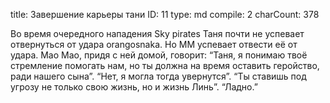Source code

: title:          Завершение карьеры тани
ID:             11
type:           md
compile:        2
charCount:      378


Во время очередного нападения Sky pirates Таня почти не успевает отвернуться от удара orangosnakа. Но ММ успевает отвести её от удара.
Мао Мао, придя с ней домой, говорит:
“Таня, я понимаю твоё стремление помогать нам, но ты должна на время оставить геройство, ради нашего сына”.
“Нет, я могла тогда увернутся”.
“Ты ставишь под угрозу не только свою жизнь, но и жизнь Линь”.
“Ладно.”
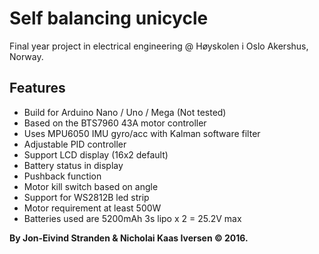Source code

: # Self balancing unicycle
Final year project in electrical engineering @ Høyskolen i Oslo Akershus, Norway.

## Features

* Build for Arduino Nano / Uno / Mega (Not tested)
* Based on the BTS7960 43A motor controller
* Uses MPU6050 IMU gyro/acc with Kalman software filter
* Adjustable PID controller 
* Support LCD display (16x2 default)
* Battery status in display
* Pushback function
* Motor kill switch based on angle
* Support for WS2812B led strip
* Motor requirement at least 500W
* Batteries used are 5200mAh 3s lipo x 2 = 25.2V max

**By Jon-Eivind Stranden & Nicholai Kaas Iversen © 2016.**
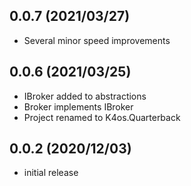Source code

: ## 0.0.7 (2021/03/27)
* Several minor speed improvements

## 0.0.6 (2021/03/25)
* IBroker added to abstractions
* Broker implements IBroker  
* Project renamed to K4os.Quarterback

## 0.0.2 (2020/12/03)
* initial release
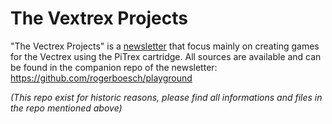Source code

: # The Vextrex Projects

"The Vectrex Projects" is a [newsletter](https://vectrex.substack.com) that focus mainly on creating games for the Vectrex using the PiTrex cartridge.
All sources are available and can be found in the companion repo of the newsletter: https://github.com/rogerboesch/playground

*(This repo exist for historic reasons, please find all informations and files in the repo mentioned above)*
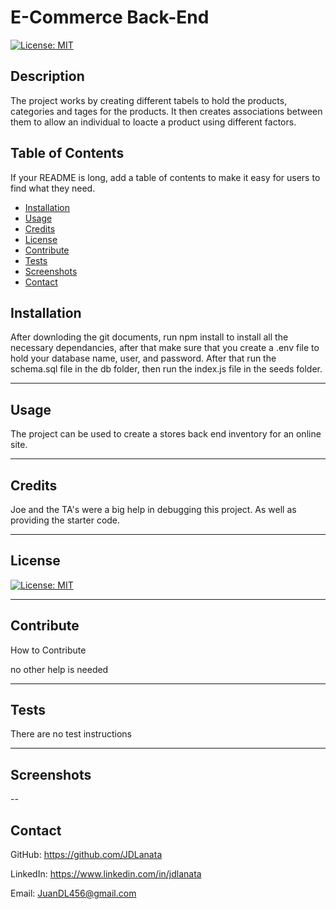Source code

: # E-Commerce Back-End

[![License: MIT](https://img.shields.io/badge/License-MIT-yellow.svg)](https://opensource.org/licenses/MIT)

## Description

The project works by creating different tabels to hold the products, categories and tages for the products. It then creates associations between them to allow an individual to loacte a product using different factors.

## Table of Contents 

If your README is long, add a table of contents to make it easy for users to find what they need.
- [Installation](#installation)
- [Usage](#usage)
- [Credits](#credits)
- [License](#license)
- [Contribute](#contribute)
- [Tests](#tests)
- [Screenshots](#screenshots)
- [Contact](#contact)

## Installation

After downloding the git documents, run npm install to install all the necessary dependancies, after that make sure that you create a .env file to hold your database name, user, and password. After that run the schema.sql file in the db folder, then run the index.js file in the seeds folder.

---
## Usage

The project can be used to create a stores back end inventory for an online site.


---
## Credits

Joe and the TA's were a big help in debugging this project. As well as providing the starter code.


---
## License

[![License: MIT](https://img.shields.io/badge/License-MIT-yellow.svg)](https://opensource.org/licenses/MIT)

---
## Contribute
How to Contribute

no other help is needed

---
## Tests

There are no test instructions

---

## Screenshots 

--
## Contact

GitHub: https://github.com/JDLanata

LinkedIn: https://www.linkedin.com/in/jdlanata

Email: JuanDL456@gmail.com

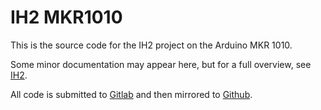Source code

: # IH2 MKR1010
This is the source code for the IH2 project on the Arduino MKR 1010.

Some minor documentation may appear here, but for a full overview, see [IH2](https://gitlab.com/InuitViking/ih2).

All code is submitted to [Gitlab](https://gitlab.com/InuitViking/ih2_mkr1010) and then mirrored to [Github](https://github.com/inuitviking/ih2_mkr1010).


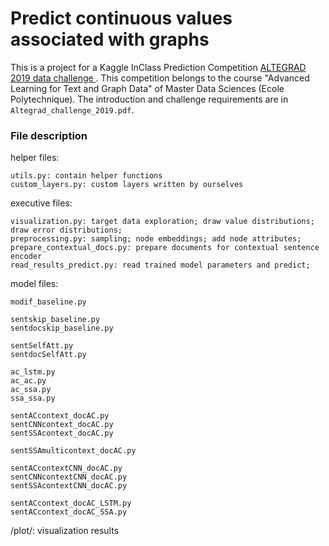# Predict continuous values associated with graphs

This is a project for a Kaggle InClass Prediction Competition [ALTEGRAD 2019 data challenge
](https://www.kaggle.com/c/altegrad-19). This competition belongs to the course "Advanced Learning for Text and Graph Data" of Master Data Sciences (Ecole Polytechnique). The introduction and challenge requirements are in `Altegrad_challenge_2019.pdf`.


### File description

helper files:

    utils.py: contain helper functions
    custom_layers.py: custom layers written by ourselves

executive files:
	
    visualization.py: target data exploration; draw value distributions; draw error distributions;
    preprocessing.py: sampling; node embeddings; add node attributes;
    prepare_contextual_docs.py: prepare documents for contextual sentence encoder
    read_results_predict.py: read trained model parameters and predict;

model files:

    modif_baseline.py

    sentskip_baseline.py
    sentdocskip_baseline.py

    sentSelfAtt.py
    sentdocSelfAtt.py

    ac_lstm.py
    ac_ac.py
    ac_ssa.py
    ssa_ssa.py

    sentACcontext_docAC.py
    sentCNNcontext_docAC.py
    sentSSAcontext_docAC.py

    sentSSAmulticontext_docAC.py

    sentACcontextCNN_docAC.py
    sentCNNcontextCNN_docAC.py
    sentSSAcontextCNN_docAC.py

    sentACcontext_docAC_LSTM.py
    sentACcontext_docAC_SSA.py

/plot/: visualization results
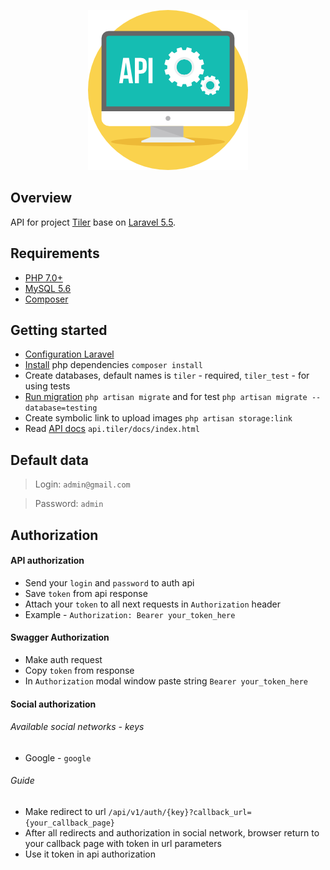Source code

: <p align="center"><img src="./resources/assets/img/api.png"></p>

## Overview
API for project [Tiler]() base on [Laravel 5.5](https://laravel.com/).

## Requirements
- [PHP 7.0+](http://php.net/)
- [MySQL 5.6](https://dev.mysql.com/downloads/mysql/5.6.html)
- [Composer](https://getcomposer.org/)

## Getting started
- [Configuration Laravel](https://laravel.com/docs/5.4/installation#configuration)
- [Install](https://getcomposer.org/doc/01-basic-usage.md#installing-dependencies) php dependencies `composer install`
- Create databases, default names is `tiler` - required, `tiler_test` - for using tests
- [Run migration](https://laravel.com/docs/5.4/migrations#running-migrations) `php artisan migrate` and for test `php artisan migrate --database=testing`
- Create symbolic link to upload images `php artisan storage:link`
- Read [API docs](api.tiler/docs) `api.tiler/docs/index.html`

## Default data
> Login: `admin@gmail.com`

> Password: `admin`

## Authorization
#### API authorization
- Send your `login` and `password` to auth api
- Save `token` from api response
- Attach your `token` to all next requests in `Authorization` header
- Example - `Authorization: Bearer your_token_here`

#### Swagger Authorization
- Make auth request
- Copy `token` from response
- In `Authorization` modal window paste string `Bearer your_token_here`

#### Social authorization 
###### Available social networks - keys
* Google - `google`
###### Guide
- Make redirect to url `/api/v1/auth/{key}?callback_url={your_callback_page}`
- After all redirects and authorization in social network, browser return to your callback page with token in url parameters
- Use it token in api authorization
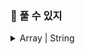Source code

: ### 🥕 풀 수 있지

<details>
<summary> Array | String </summary>
<div markdown="1">


- ✅ **필수**
  - [x]  [[Array / String] Merge Sorted Array](https://velog.io/@haden/LeetCode-88.-Merge-Sorted-Array)
  - [x]  [[Array / String] Remove Element](https://velog.io/@haden/LeetCode-27.-Remove-Element)
  - [x]  [[Array / String] Remove Duplicates from Sorted Array](https://velog.io/@haden/LeetCode-26.-Remove-Duplicates-from-Sorted-Array)
  - [x]  [[Array / String] Remove Duplicates from Sorted Array II](https://velog.io/@haden/LeetCode-80.-Remove-Duplicates-from-Sorted-Array-II)
  - [x]  [[Array / String] Majority Element](https://velog.io/@haden/LeetCode-169.-Majority-Element)
  - [x]  [[Array / String] Rotate Array](https://velog.io/@haden/LeetCode-189.-Rotate-Array-7lgt6x76)
  - [x]  [[Array / String] Best Time to Buy and Sell Stock](https://velog.io/@haden/LeetCode-121.-Best-Time-to-Buy-and-Sell-Stock)
  - [x]  [[Array / String] Best Time to Buy and Sell Stock II](https://velog.io/@haden/LeetCode-122.-Best-Time-to-Buy-and-Sell-Stock-II)
  - [x]  [[Array / String] Jump Game](https://velog.io/@haden/LeetCode-55.-Jump-Game)
- ☑️ **선택**
  - [ ]  [[Array / String] Jump Game II](https://leetcode.com/problems/jump-game-ii/?envType=study-plan-v2&envId=top-interview-150)
  - [ ]  [[Array / String] H-Index](https://leetcode.com/problems/h-index/?envType=study-plan-v2&envId=top-interview-150)
  - [ ]  [[Array / String] Insert Delete GetRandom O(1)](https://leetcode.com/problems/insert-delete-getrandom-o1/?envType=study-plan-v2&envId=top-interview-150)
  - [ ]  [[Array / String] Product of Array Except Self](https://leetcode.com/problems/product-of-array-except-self/?envType=study-plan-v2&envId=top-interview-150)
  - [ ]  [[Array / String] Gas Station](https://leetcode.com/problems/gas-station/?envType=study-plan-v2&envId=top-interview-150)
  - [ ]  [[Array / String] Candy](https://leetcode.com/problems/candy/?envType=study-plan-v2&envId=top-interview-150)
  - [ ]  [[Array / String] Integer to Roman](https://leetcode.com/problems/integer-to-roman/?envType=study-plan-v2&envId=top-interview-150)
  - [ ]  [[Array / String] Reverse Words in a String](https://leetcode.com/problems/reverse-words-in-a-string/?envType=study-plan-v2&envId=top-interview-150)
  - [ ]  [[Array / String] Zigzag Conversion](https://leetcode.com/problems/zigzag-conversion/?envType=study-plan-v2&envId=top-interview-150)
</div>
</details>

_ _ _

__About this exercise__
Once you have found every line above holding the word "Jump", copy those lines.

__Completed task__
  - [x]  [[Array / String] Jump Game](https://velog.io/@haden/LeetCode-55.-Jump-Game)
  - [ ]  [[Array / String] Jump Game II](https://leetcode.com/problems/jump-game-ii/?envType=study-plan-v2&envId=top-interview-150)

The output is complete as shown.